## [TASK BRIEF]
Please reproduce all the data exactly as written and omit the pictures.

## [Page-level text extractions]
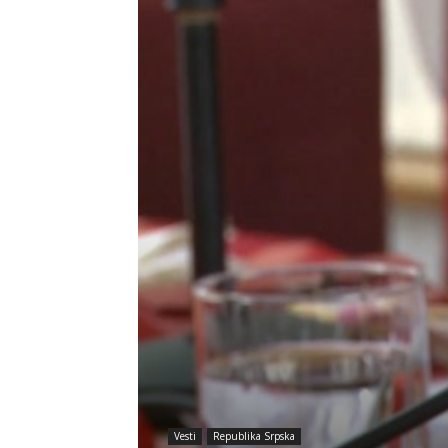
Vesti
Republika Srpska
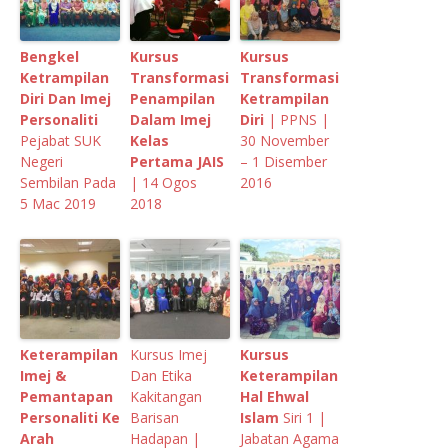
Bengkel
Kursus
Kursus
Ketrampilan
Transformasi
Transformasi
Diri Dan Imej
Penampilan
Ketrampilan
Personaliti
Dalam Imej
Diri
| PPNS |
Pejabat SUK
Kelas
30 November
Negeri
Pertama JAIS
– 1 Disember
Sembilan Pada
| 14 Ogos
2016
5 Mac 2019
2018
Keterampilan
Kursus Imej
Kursus
Imej &
Dan Etika
Keterampilan
Pemantapan
Kakitangan
Hal Ehwal
Personaliti Ke
Barisan
Islam
Siri 1 |
Arah
Hadapan |
Jabatan Agama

## [FINISHED EXERCISE]
Vesti
Republika Srpska
Bengkel
Kursus
Kursus
Ketrampilan
Transformasi
Transformasi
Diri Dan Imej
Penampilan
Ketrampilan
Personaliti
Dalam Imej
Diri
| PPNS |
Pejabat SUK
Kelas
30 November
Negeri
Pertama JAIS
– 1 Disember
Sembilan Pada
| 14 Ogos
2016
5 Mac 2019
2018
Keterampilan
Kursus Imej
Kursus
Imej &
Dan Etika
Keterampilan
Pemantapan
Kakitangan
Hal Ehwal
Personaliti Ke
Barisan
Islam
Siri 1 |
Arah
Hadapan |
Jabatan Agama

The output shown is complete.